[WORK ITEM] Output each record below exactly. No images go in the copy.

** Opening TASK INPUT block **

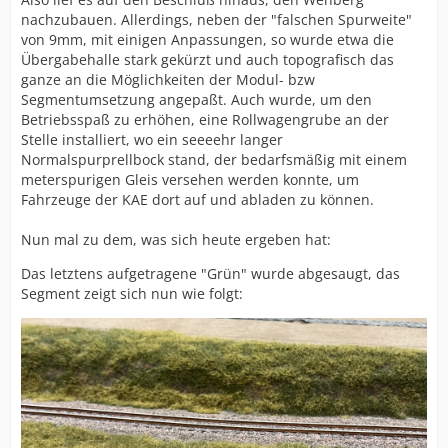
nachzubauen. Allerdings, neben der "falschen Spurweite"
von 9mm, mit einigen Anpassungen, so wurde etwa die
Übergabehalle stark gekürzt und auch topografisch das
ganze an die Möglichkeiten der Modul- bzw
Segmentumsetzung angepaßt. Auch wurde, um den
Betriebsspaß zu erhöhen, eine Rollwagengrube an der
Stelle installiert, wo ein seeeehr langer
Normalspurprellbock stand, der bedarfsmäßig mit einem
meterspurigen Gleis versehen werden konnte, um
Fahrzeuge der KAE dort auf und abladen zu können.
Nun mal zu dem, was sich heute ergeben hat:
Das letztens aufgetragene "Grün" wurde abgesaugt, das
Segment zeigt sich nun wie folgt:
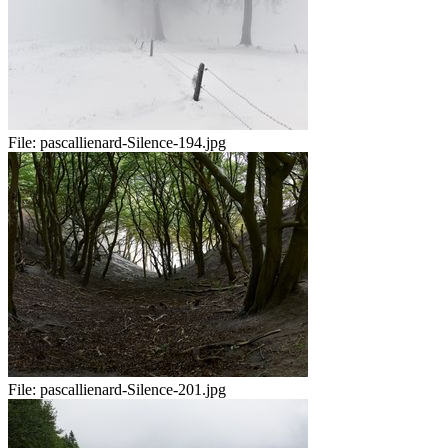
File:
pascallienard-Silence-194.jpg
File:
pascallienard-Silence-201.jpg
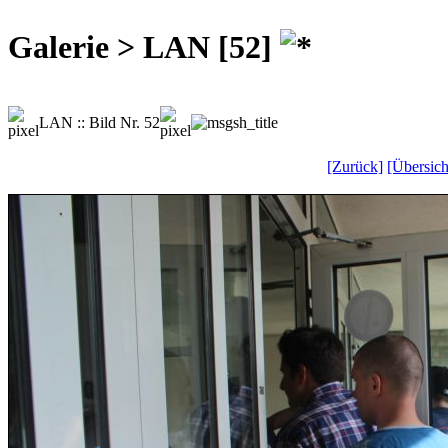
Galerie > LAN [52]
LAN :: Bild Nr. 52
[Zurück]
[Übersich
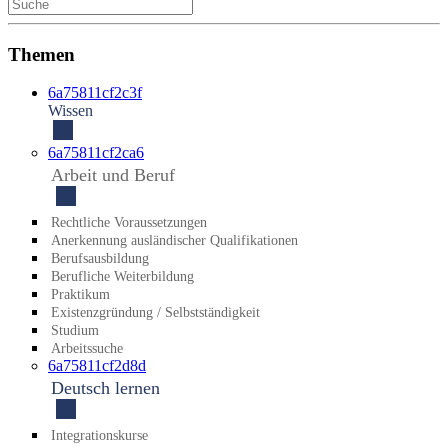
Themen
6a75811cf2c3f
Wissen
6a75811cf2ca6
Arbeit und Beruf
Recht­liche Voraus­setzungen
An­erkennung auslän­discher Qualifi­kationen
Berufs­ausbildung
Beruf­liche Weiter­bildung
Praktikum
Existenz­gründung / Selbst­ständigkeit
Studium
Arbeitssuche
6a75811cf2d8d
Deutsch lernen
Integrationskurse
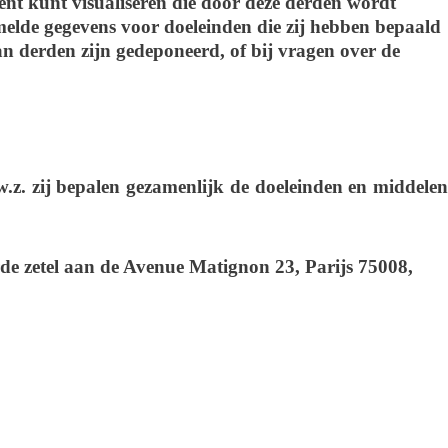
ent kunt visualiseren die door deze derden wordt
elde gegevens voor doeleinden die zij hebben bepaald
n derden zijn gedeponeerd, of bij vragen over de
.z. zij bepalen gezamenlijk de doeleinden en middelen
de zetel aan de Avenue Matignon 23, Parijs 75008,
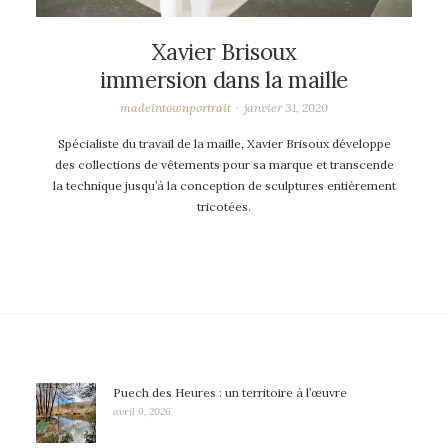
Xavier Brisoux
immersion dans la maille
madeintownportrait
janvier 31, 2020
Spécialiste du travail de la maille, Xavier Brisoux développe
des collections de vêtements pour sa marque et transcende
la technique jusqu’à la conception de sculptures entièrement
tricotées.
Puech des Heures : un territoire à l’œuvre
avril 9, 2026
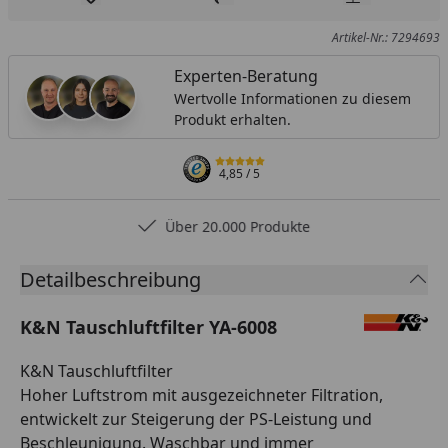
Produkt zur Wunschliste hinzufügen
Teilen
Produkt Ver
Artikel-Nr.: 7294693
Experten-Beratung
Wertvolle Informationen zu diesem
Produkt erhalten.
4,85
/ 5
Über 20.000 Produkte
Detailbeschreibung
K&N Tauschluftfilter YA-6008
K&N Tauschluftfilter
Hoher Luftstrom mit ausgezeichneter Filtration,
entwickelt zur Steigerung der PS-Leistung und
Beschleunigung. Waschbar und immer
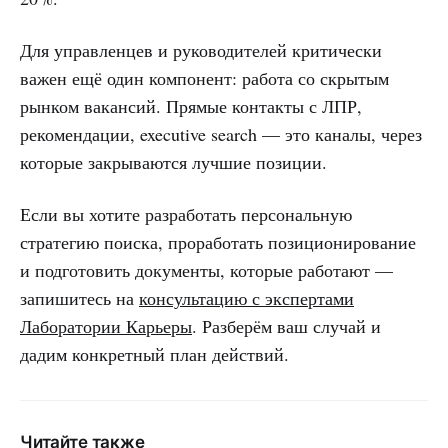
Для управленцев и руководителей критически
важен ещё один компонент: работа со скрытым
рынком вакансий. Прямые контакты с ЛПР,
рекомендации, executive search — это каналы, через
которые закрываются лучшие позиции.
Если вы хотите разработать персональную
стратегию поиска, проработать позиционирование
и подготовить документы, которые работают —
запишитесь на
консультацию с экспертами
Лаборатории Карьеры
. Разберём ваш случай и
дадим конкретный план действий.
Читайте также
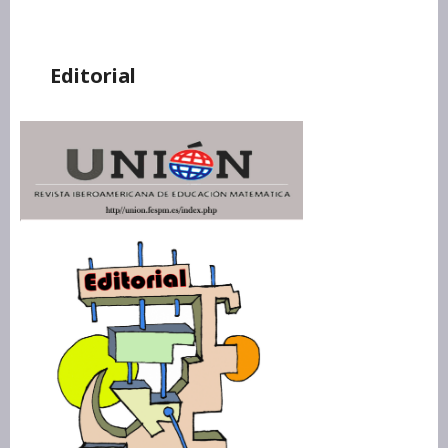
Editorial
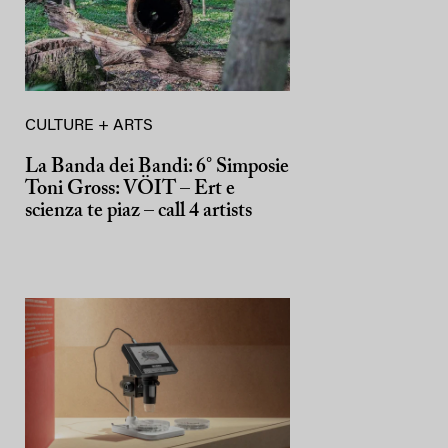
CULTURE + ARTS
La Banda dei Bandi: 6° Simposie
Toni Gross: VÖIT – Ert e
scienza te piaz – call 4 artists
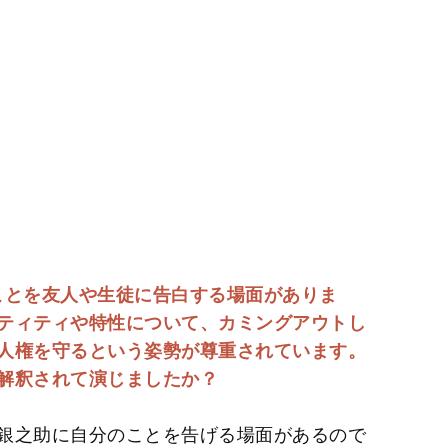
ことを友人や生徒に告白する場面がありま
ティティや特性について、カミングアウトし
人権を守るという姿勢が尊重されています。
解釈されて演じましたか？
銀之助に自分のことを告げる場面があるので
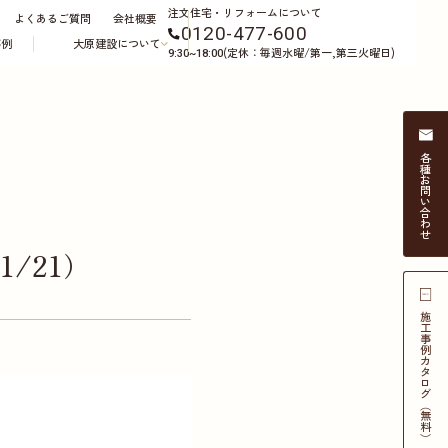
注文住宅・リフォームについて
よくあるご質問
会社概要
0120-477-600
事例
大原建設について
(定休：毎週水曜/第一,第三火曜日)
9:30~18:00
各種
お問い合わせ
/21）
施工事例
カタログ（無料）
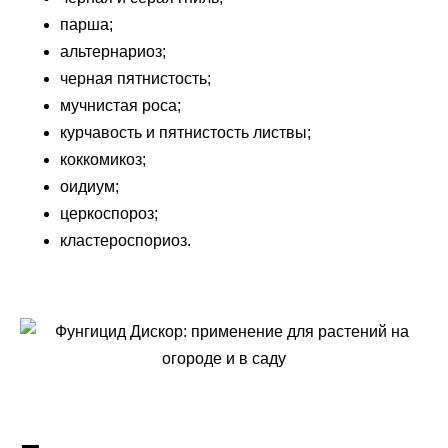
парша;
альтернариоз;
черная пятнистость;
мучнистая роса;
курчавость и пятнистость листвы;
коккомикоз;
оидиум;
церкоспороз;
кластероспориоз.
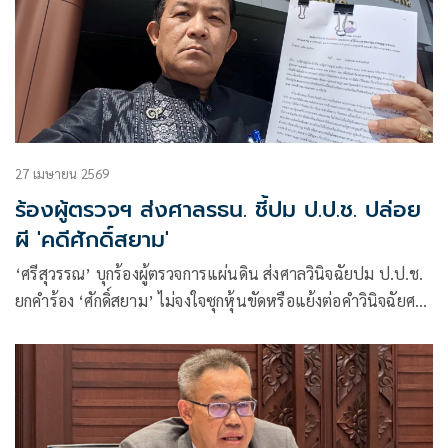
27 เมษายน 2569
ร้องผู้ตรวจฯ ส่งศาลรธน. ชี้ปม ป.ป.ช. ปล่อย
ผี 'คดีศักดิ์สยาม'
‘ศรีสุวรรณ’ บุกร้องผู้ตรวจการแผ่นดิน ส่งศาลวินิจฉัยปม ป.ป.ช.
ยกคำร้อง ‘ศักดิ์สยาม’ ไม่จงใจซุกหุ้นขัดหรือแย้งต่อคำวินิจฉัยศาล
รธน. หรือไม่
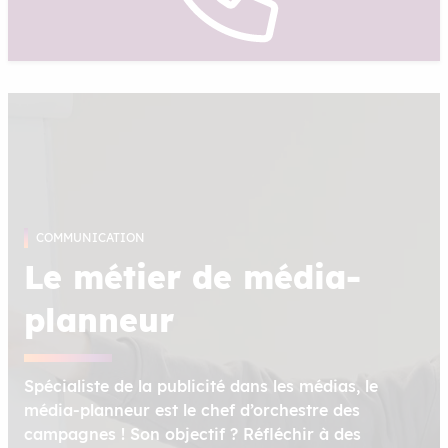
COMMUNICATION
Le métier de média-
planneur
Spécialiste de la publicité dans les médias, le
média-planneur est le chef d’orchestre des
campagnes ! Son objectif ? Réfléchir à des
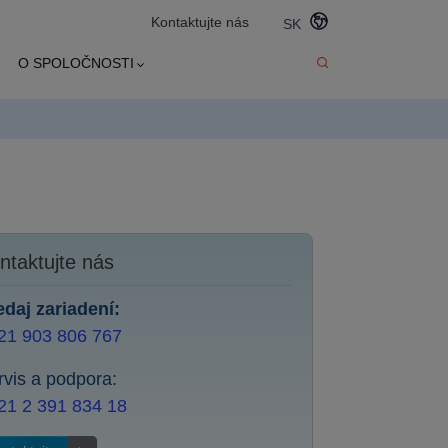
Kontaktujte nás
SK
O SPOLOČNOSTI
ntaktujte nás
edaj zariadení:
21 903 806 767
rvis a podpora:
21 2 391 834 18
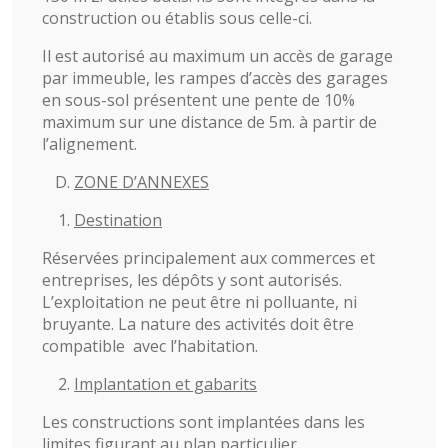
construction ou établis sous celle-ci.
Il est autorisé au maximum un accès de garage
par immeuble, les rampes d’accès des garages
en sous-sol présentent une pente de 10%
maximum sur une distance de 5m. à partir de
l’alignement.
ZONE D’ANNEXES
Destination
Réservées principalement aux commerces et
entreprises, les dépôts y sont autorisés.
L’exploitation ne peut être ni polluante, ni
bruyante. La nature des activités doit être
compatible avec l’habitation.
Implantation et gabarits
Les constructions sont implantées dans les
limites figurant au plan particulier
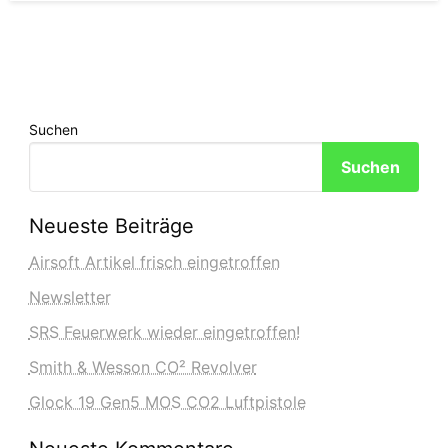
Suchen
Suchen
Neueste Beiträge
Airsoft Artikel frisch eingetroffen
Newsletter
SRS Feuerwerk wieder eingetroffen!
Smith & Wesson CO² Revolver
Glock 19 Gen5 MOS CO2 Luftpistole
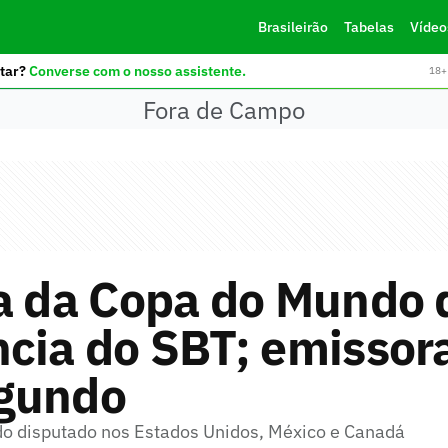
Brasileirão
Tabelas
Vídeo
tar?
Converse com o nosso assistente.
18+ 
Fora de Campo
a da Copa do Mundo 
cia do SBT; emissora
gundo
do disputado nos Estados Unidos, México e Canadá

** Closing TASK INPUT block **

[EXERCISE ANSWER]
nachzubauen. Allerdings, neben der "falschen Spurweite"
von 9mm, mit einigen Anpassungen, so wurde etwa die
Übergabehalle stark gekürzt und auch topografisch das
ganze an die Möglichkeiten der Modul- bzw
Segmentumsetzung angepaßt. Auch wurde, um den
Betriebsspaß zu erhöhen, eine Rollwagengrube an der
Stelle installiert, wo ein seeeehr langer
Normalspurprellbock stand, der bedarfsmäßig mit einem
meterspurigen Gleis versehen werden konnte, um
Fahrzeuge der KAE dort auf und abladen zu können.
Nun mal zu dem, was sich heute ergeben hat:
Das letztens aufgetragene "Grün" wurde abgesaugt, das
Segment zeigt sich nun wie folgt:
File:
pascallienard-Silence-194.jpg
File:
pascallienard-Silence-201.jpg
Galerie > LAN [52]
LAN :: Bild Nr. 52
[Zurück]
[Übersich
Themen
6a75811cf2c3f
Wissen
6a75811cf2ca6
Arbeit und Beruf
Recht­liche Voraus­setzungen
An­erkennung auslän­discher Qualifi­kationen
Berufs­ausbildung
Beruf­liche Weiter­bildung
Praktikum
Existenz­gründung / Selbst­ständigkeit
Studium
Arbeitssuche
6a75811cf2d8d
Deutsch lernen
Integrationskurse
ent kunt visualiseren die door deze derden wordt
elde gegevens voor doeleinden die zij hebben bepaald
n derden zijn gedeponeerd, of bij vragen over de
.z. zij bepalen gezamenlijk de doeleinden en middelen
de zetel aan de Avenue Matignon 23, Parijs 75008,
Xavier Brisoux
immersion dans la maille
madeintownportrait
janvier 31, 2020
Spécialiste du travail de la maille, Xavier Brisoux développe
des collections de vêtements pour sa marque et transcende
la technique jusqu’à la conception de sculptures entièrement
tricotées.
Puech des Heures : un territoire à l’œuvre
avril 9, 2026
Produkt zur Wunschliste hinzufügen
Teilen
Produkt Ver
Artikel-Nr.: 7294693
Experten-Beratung
Wertvolle Informationen zu diesem
Produkt erhalten.
4,85
/ 5
Über 20.000 Produkte
Detailbeschreibung
K&N Tauschluftfilter YA-6008
K&N Tauschluftfilter
Hoher Luftstrom mit ausgezeichneter Filtration,
entwickelt zur Steigerung der PS-Leistung und
Beschleunigung. Waschbar und immer
Для управленцев и руководителей критически
важен ещё один компонент: работа со скрытым
рынком вакансий. Прямые контакты с ЛПР,
рекомендации, executive search — это каналы, через
которые закрываются лучшие позиции.
Если вы хотите разработать персональную
стратегию поиска, проработать позиционирование
и подготовить документы, которые работают —
запишитесь на
консультацию с экспертами
Лаборатории Карьеры
. Разберём ваш случай и
дадим конкретный план действий.
Читайте также
Editorial
CULTURE + ARTS
La Banda dei Bandi: 6° Simposie
Toni Gross: VÖIT – Ert e
scienza te piaz – call 4 artists
ことを友人や生徒に告白する場面がありま
ティティや特性について、カミングアウトし
人権を守るという姿勢が尊重されています。
解釈されて演じましたか？
銀之助に自分のことを告げる場面があるので
注文住宅・リフォームについて
よくあるご質問
会社概要
0120-477-600
事例
大原建設について
(定休：毎週水曜/第一,第三火曜日)
9:30~18:00
各種
お問い合わせ
/21）
施工事例
カタログ（無料）
парша;
альтернариоз;
черная пятнистость;
мучнистая роса;
курчавость и пятнистость листвы;
коккомикоз;
оидиум;
церкоспороз;
кластероспориоз.
27 เมษายน 2569
ร้องผู้ตรวจฯ ส่งศาลรธน. ชี้ปม ป.ป.ช. ปล่อย
ผี 'คดีศักดิ์สยาม'
‘ศรีสุวรรณ’ บุกร้องผู้ตรวจการแผ่นดิน ส่งศาลวินิจฉัยปม ป.ป.ช.
ยกคำร้อง ‘ศักดิ์สยาม’ ไม่จงใจซุกหุ้นขัดหรือแย้งต่อคำวินิจฉัยศาล
รธน. หรือไม่
COMMUNICATION
Le métier de média-
planneur
Spécialiste de la publicité dans les médias, le
média-planneur est le chef d’orchestre des
campagnes ! Son objectif ? Réfléchir à des
Kontaktujte nás
SK
O SPOLOČNOSTI
ntaktujte nás
edaj zariadení:
21 903 806 767
rvis a podpora:
21 2 391 834 18
construction ou établis sous celle-ci.
Il est autorisé au maximum un accès de garage
par immeuble, les rampes d’accès des garages
en sous-sol présentent une pente de 10%
maximum sur une distance de 5m. à partir de
l’alignement.
ZONE D’ANNEXES
Destination
Réservées principalement aux commerces et
entreprises, les dépôts y sont autorisés.
L’exploitation ne peut être ni polluante, ni
bruyante. La nature des activités doit être
compatible avec l’habitation.
Implantation et gabarits
Les constructions sont implantées dans les
limites figurant au plan particulier
Suchen
Suchen
Neueste Beiträge
Airsoft Artikel frisch eingetroffen
Newsletter
SRS Feuerwerk wieder eingetroffen!
Smith & Wesson CO² Revolver
Glock 19 Gen5 MOS CO2 Luftpistole
Brasileirão
Tabelas
Vídeo
tar?
Converse com o nosso assistente.
18+ 
Fora de Campo
a da Copa do Mundo 
cia do SBT; emissora
gundo
do disputado nos Estados Unidos, México e Canadá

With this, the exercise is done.